▸ **DATA FOR THIS TASK**:
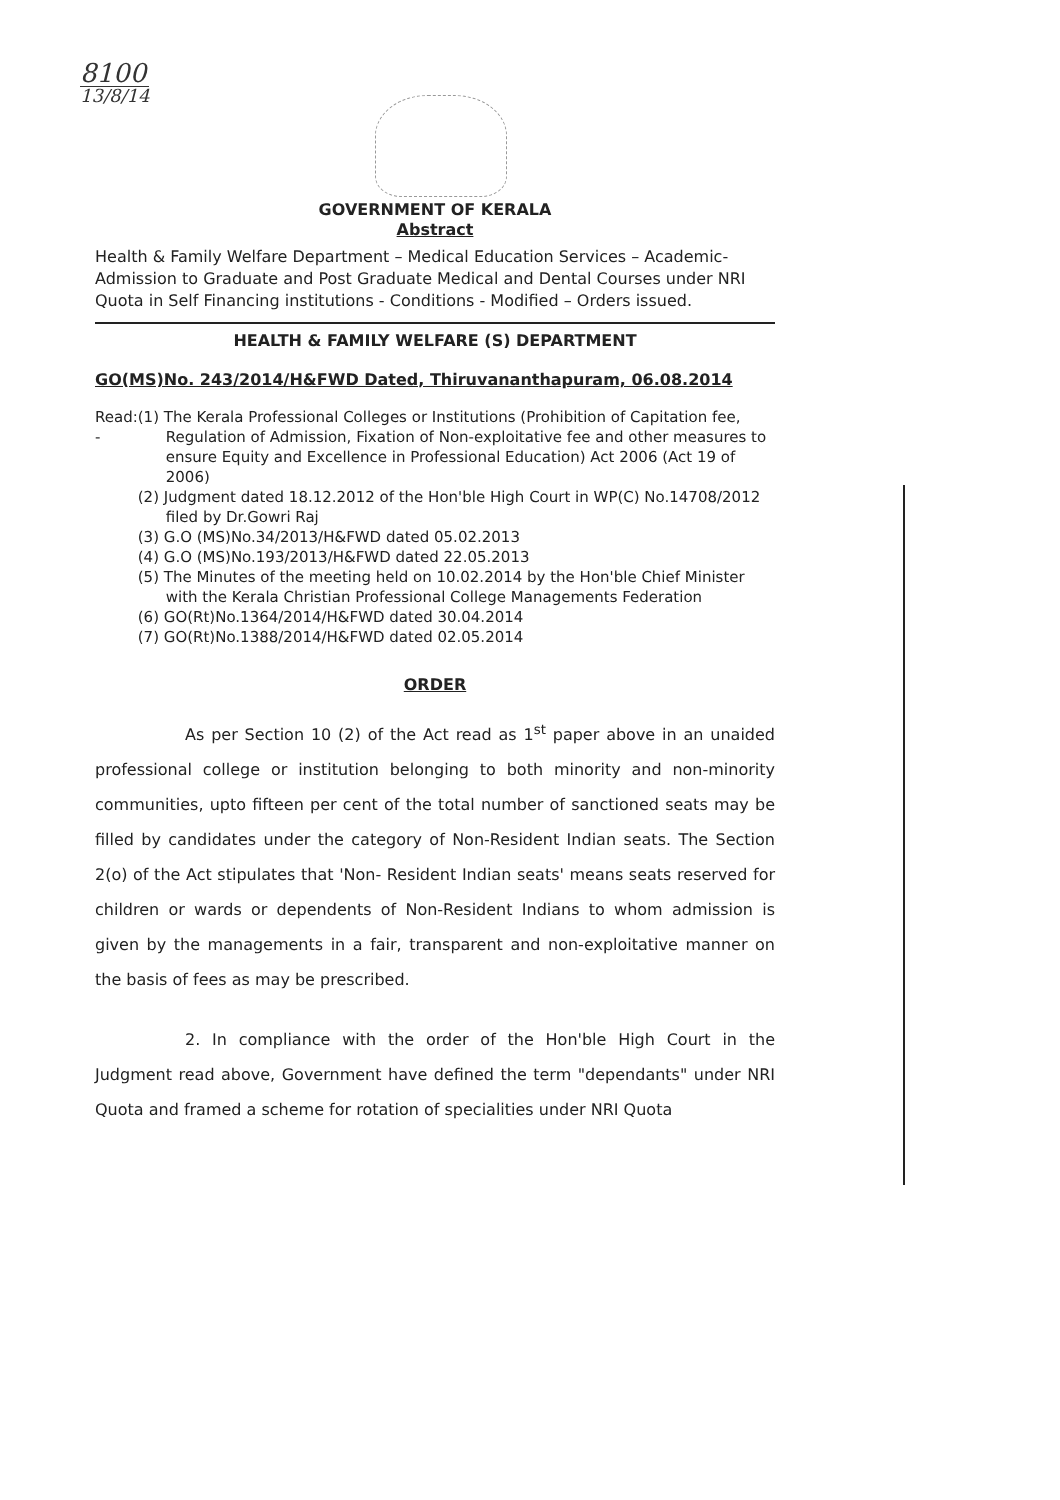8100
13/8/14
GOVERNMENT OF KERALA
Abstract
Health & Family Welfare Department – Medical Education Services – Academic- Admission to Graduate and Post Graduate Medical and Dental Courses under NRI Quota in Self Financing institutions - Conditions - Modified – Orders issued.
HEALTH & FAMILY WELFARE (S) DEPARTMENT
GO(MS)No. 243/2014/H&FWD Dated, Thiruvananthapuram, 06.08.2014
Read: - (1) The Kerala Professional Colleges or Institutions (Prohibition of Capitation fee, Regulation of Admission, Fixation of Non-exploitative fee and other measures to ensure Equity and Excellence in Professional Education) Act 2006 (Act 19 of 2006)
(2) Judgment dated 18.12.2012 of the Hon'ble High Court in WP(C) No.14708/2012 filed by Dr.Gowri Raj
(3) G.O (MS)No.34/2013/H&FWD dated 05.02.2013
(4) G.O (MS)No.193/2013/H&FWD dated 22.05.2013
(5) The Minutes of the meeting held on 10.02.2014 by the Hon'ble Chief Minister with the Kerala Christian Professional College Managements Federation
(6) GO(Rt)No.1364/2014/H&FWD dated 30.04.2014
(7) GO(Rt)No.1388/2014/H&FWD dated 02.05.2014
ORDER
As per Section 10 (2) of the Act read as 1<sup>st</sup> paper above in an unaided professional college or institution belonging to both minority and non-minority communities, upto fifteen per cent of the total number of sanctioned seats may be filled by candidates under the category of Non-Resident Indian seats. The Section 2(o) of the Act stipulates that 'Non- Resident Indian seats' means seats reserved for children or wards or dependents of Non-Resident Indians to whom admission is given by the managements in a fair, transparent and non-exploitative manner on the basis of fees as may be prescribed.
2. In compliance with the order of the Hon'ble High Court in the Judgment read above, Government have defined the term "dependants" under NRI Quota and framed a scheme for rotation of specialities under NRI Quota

▸ **TASK GOAL**: The expected answer holds each line from the listing above where the string "High" is present.

▸ **REPLY TO THE TASK**:
(2) Judgment dated 18.12.2012 of the Hon'ble High Court in WP(C) No.14708/2012 filed by Dr.Gowri Raj
2. In compliance with the order of the Hon'ble High Court in the Judgment read above, Government have defined the term "dependants" under NRI Quota and framed a scheme for rotation of specialities under NRI Quota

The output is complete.